(Data to examine Opens)

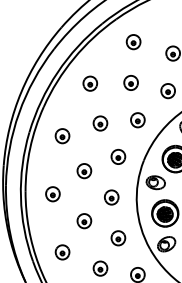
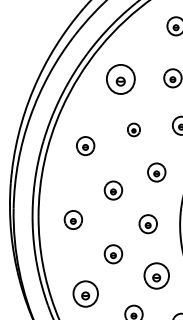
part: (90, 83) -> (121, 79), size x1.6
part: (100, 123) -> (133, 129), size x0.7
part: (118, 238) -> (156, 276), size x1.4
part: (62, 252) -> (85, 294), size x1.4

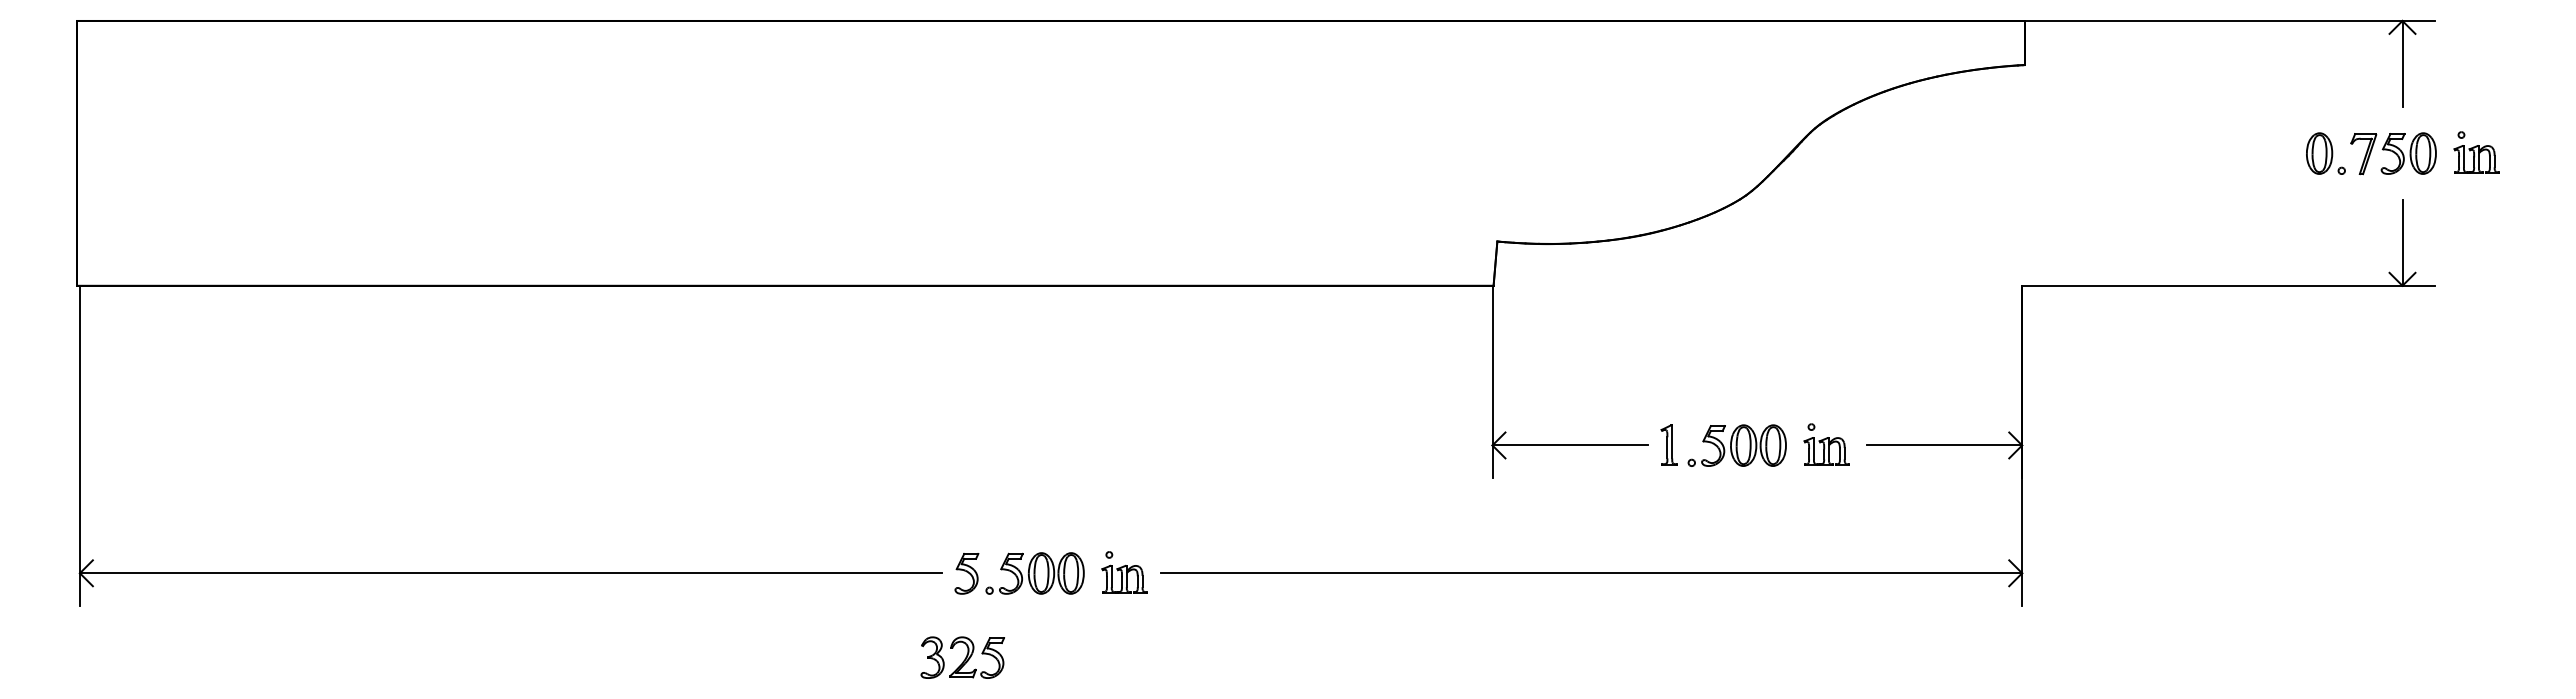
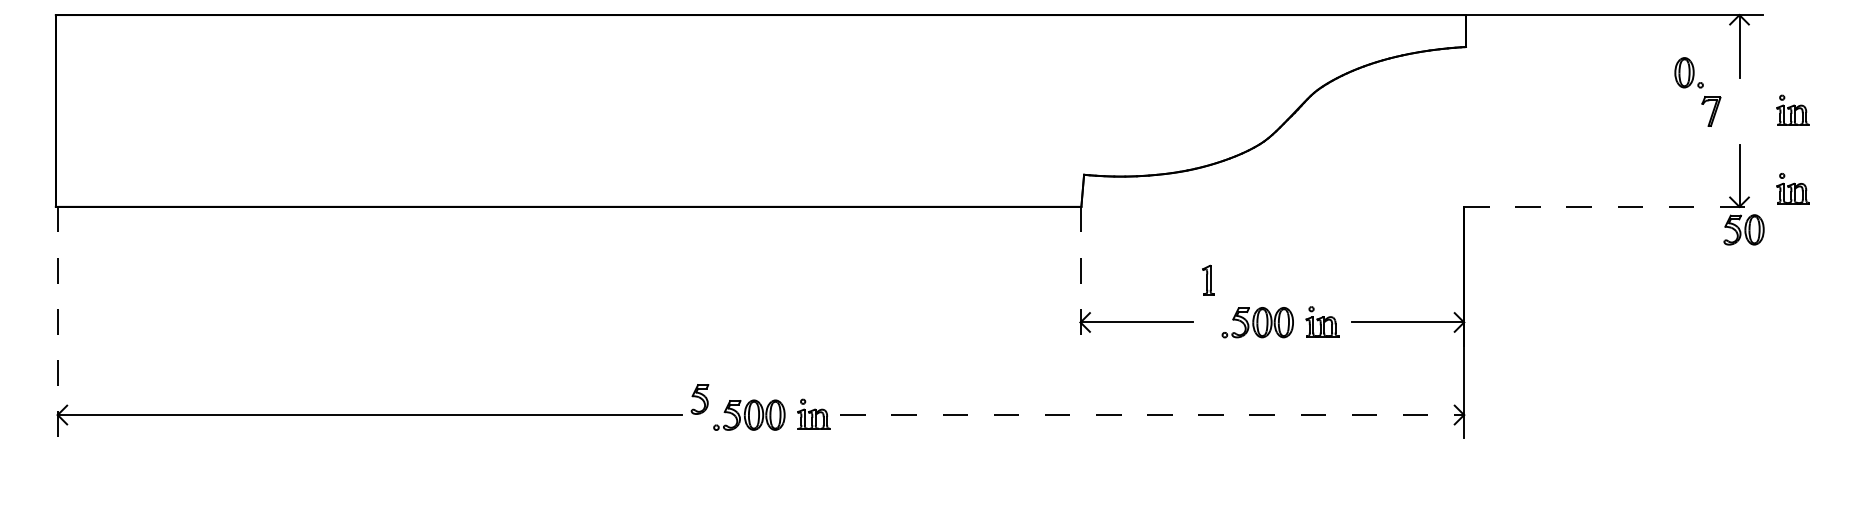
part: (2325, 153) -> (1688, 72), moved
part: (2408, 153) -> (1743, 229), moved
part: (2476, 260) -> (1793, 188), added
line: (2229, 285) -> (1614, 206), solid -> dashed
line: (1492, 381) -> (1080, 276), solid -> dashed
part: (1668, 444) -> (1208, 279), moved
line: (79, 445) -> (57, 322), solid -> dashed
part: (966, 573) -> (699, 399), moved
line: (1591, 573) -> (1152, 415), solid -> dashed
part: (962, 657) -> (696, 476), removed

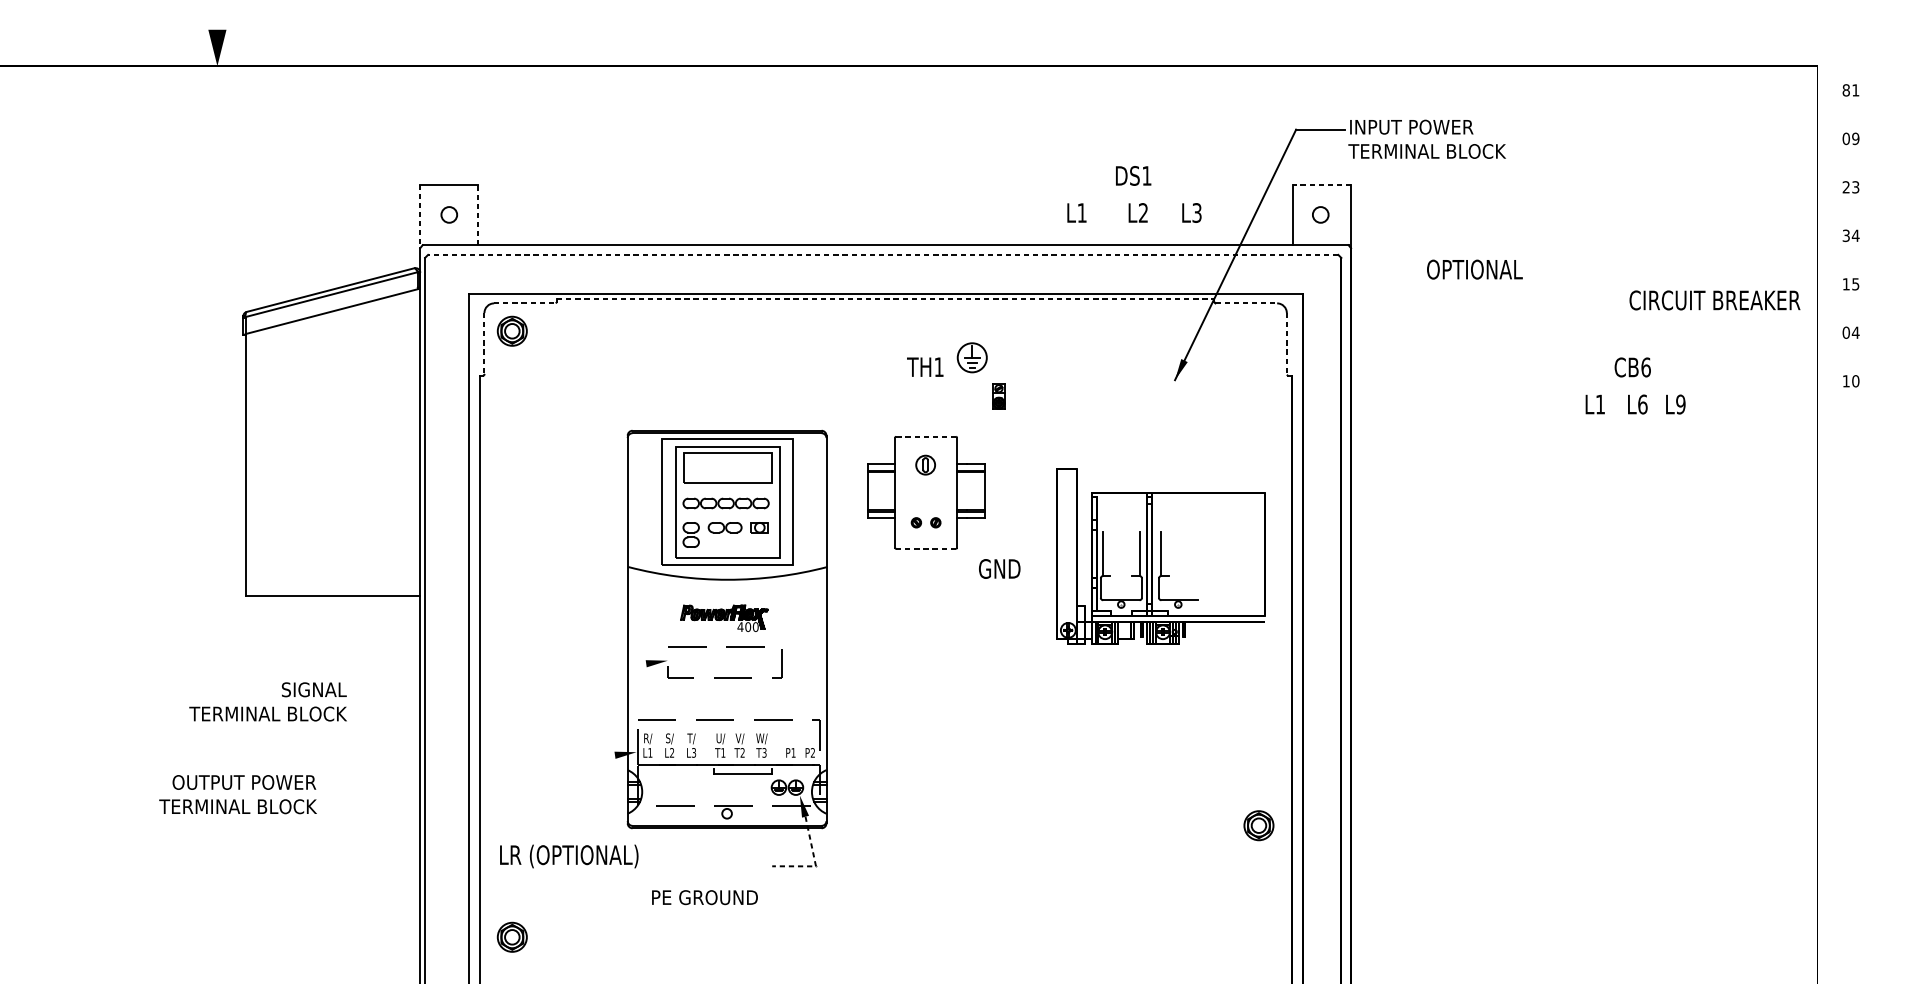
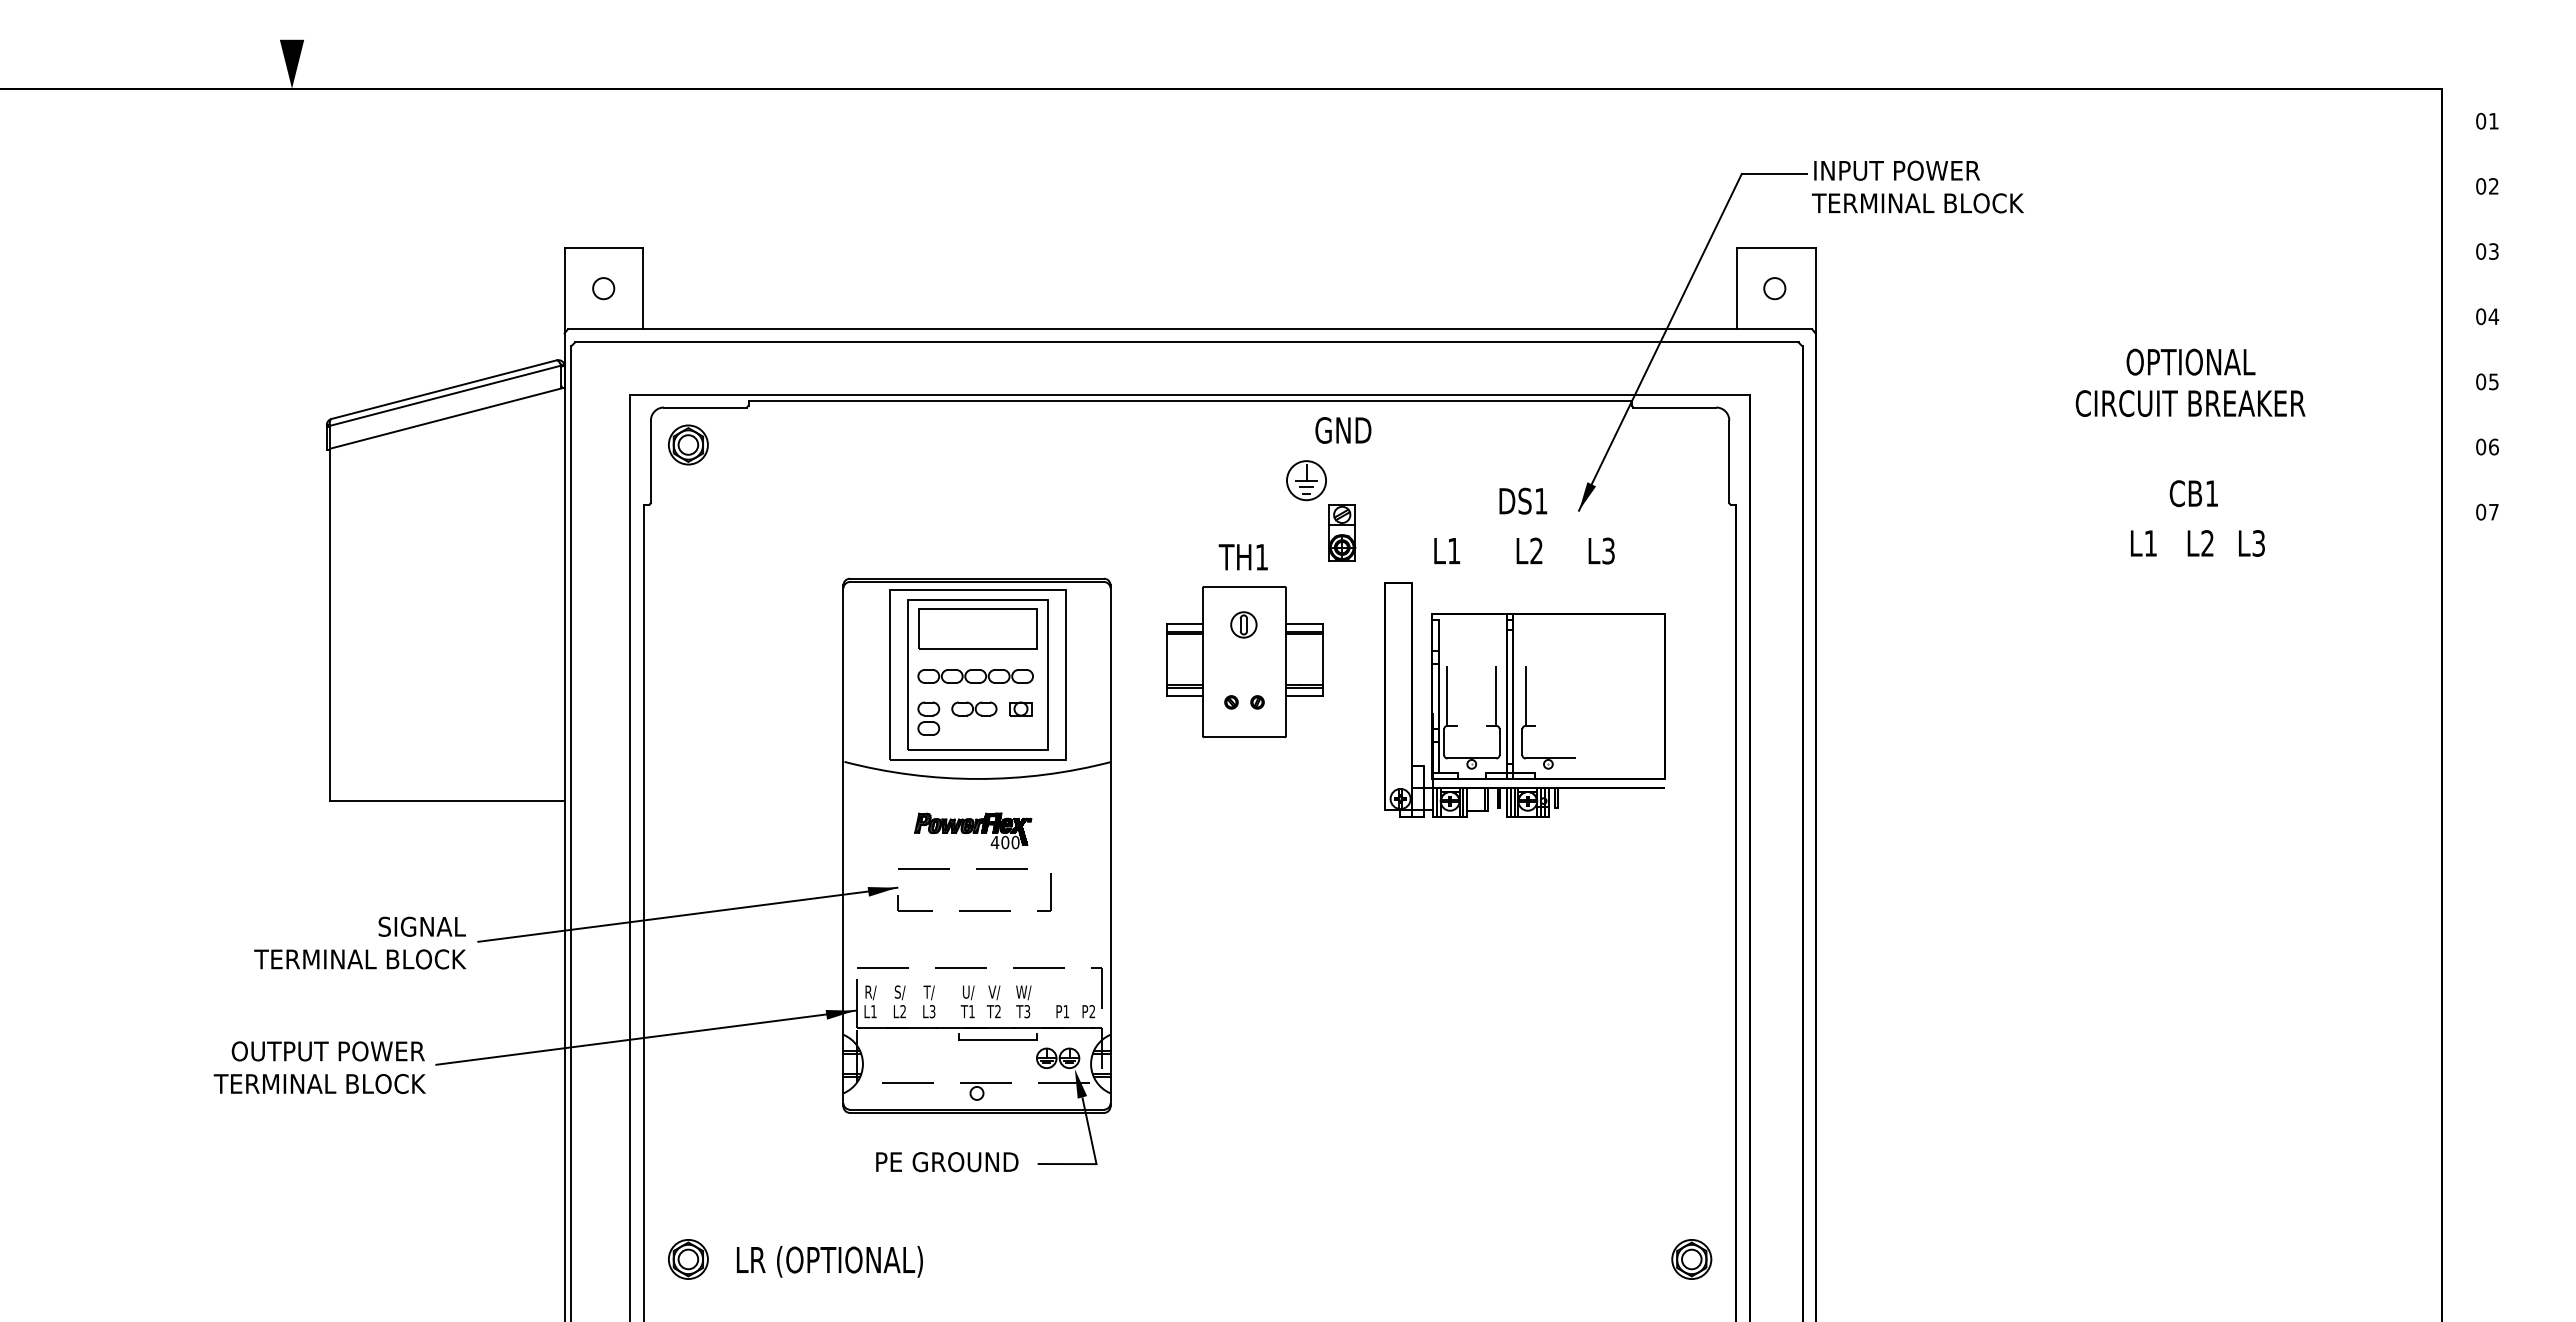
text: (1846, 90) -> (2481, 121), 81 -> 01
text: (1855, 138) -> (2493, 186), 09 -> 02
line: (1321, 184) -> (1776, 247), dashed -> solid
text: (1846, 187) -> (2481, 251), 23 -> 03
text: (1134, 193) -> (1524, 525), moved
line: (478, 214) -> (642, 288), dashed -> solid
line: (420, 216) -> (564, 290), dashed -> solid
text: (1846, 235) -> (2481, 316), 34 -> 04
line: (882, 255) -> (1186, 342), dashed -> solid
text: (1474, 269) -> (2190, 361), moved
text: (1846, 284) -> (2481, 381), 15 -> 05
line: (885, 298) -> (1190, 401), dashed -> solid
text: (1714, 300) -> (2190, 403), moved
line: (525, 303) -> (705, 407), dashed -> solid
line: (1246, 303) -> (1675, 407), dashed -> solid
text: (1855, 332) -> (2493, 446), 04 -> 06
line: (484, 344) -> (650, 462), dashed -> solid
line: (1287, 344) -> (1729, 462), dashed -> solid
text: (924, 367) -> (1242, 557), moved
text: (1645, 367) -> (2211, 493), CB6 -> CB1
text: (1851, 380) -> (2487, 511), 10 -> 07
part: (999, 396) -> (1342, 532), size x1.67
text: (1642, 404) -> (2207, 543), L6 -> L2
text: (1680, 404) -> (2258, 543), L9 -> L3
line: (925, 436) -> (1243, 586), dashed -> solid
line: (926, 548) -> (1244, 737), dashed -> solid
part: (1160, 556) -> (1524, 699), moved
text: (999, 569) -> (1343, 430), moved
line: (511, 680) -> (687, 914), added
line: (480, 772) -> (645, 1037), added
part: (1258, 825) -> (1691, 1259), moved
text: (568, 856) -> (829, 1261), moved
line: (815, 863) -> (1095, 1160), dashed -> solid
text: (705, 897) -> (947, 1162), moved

(Data to examine Closes)

- Request
Beginning at the line containing "text: (1846, 187) -> (2481, 251), 23 -> 03", repeat each line exactly through the last line of the entries, and include no other lines.

- Answer for this exercise
text: (1846, 187) -> (2481, 251), 23 -> 03
text: (1134, 193) -> (1524, 525), moved
line: (478, 214) -> (642, 288), dashed -> solid
line: (420, 216) -> (564, 290), dashed -> solid
text: (1846, 235) -> (2481, 316), 34 -> 04
line: (882, 255) -> (1186, 342), dashed -> solid
text: (1474, 269) -> (2190, 361), moved
text: (1846, 284) -> (2481, 381), 15 -> 05
line: (885, 298) -> (1190, 401), dashed -> solid
text: (1714, 300) -> (2190, 403), moved
line: (525, 303) -> (705, 407), dashed -> solid
line: (1246, 303) -> (1675, 407), dashed -> solid
text: (1855, 332) -> (2493, 446), 04 -> 06
line: (484, 344) -> (650, 462), dashed -> solid
line: (1287, 344) -> (1729, 462), dashed -> solid
text: (924, 367) -> (1242, 557), moved
text: (1645, 367) -> (2211, 493), CB6 -> CB1
text: (1851, 380) -> (2487, 511), 10 -> 07
part: (999, 396) -> (1342, 532), size x1.67
text: (1642, 404) -> (2207, 543), L6 -> L2
text: (1680, 404) -> (2258, 543), L9 -> L3
line: (925, 436) -> (1243, 586), dashed -> solid
line: (926, 548) -> (1244, 737), dashed -> solid
part: (1160, 556) -> (1524, 699), moved
text: (999, 569) -> (1343, 430), moved
line: (511, 680) -> (687, 914), added
line: (480, 772) -> (645, 1037), added
part: (1258, 825) -> (1691, 1259), moved
text: (568, 856) -> (829, 1261), moved
line: (815, 863) -> (1095, 1160), dashed -> solid
text: (705, 897) -> (947, 1162), moved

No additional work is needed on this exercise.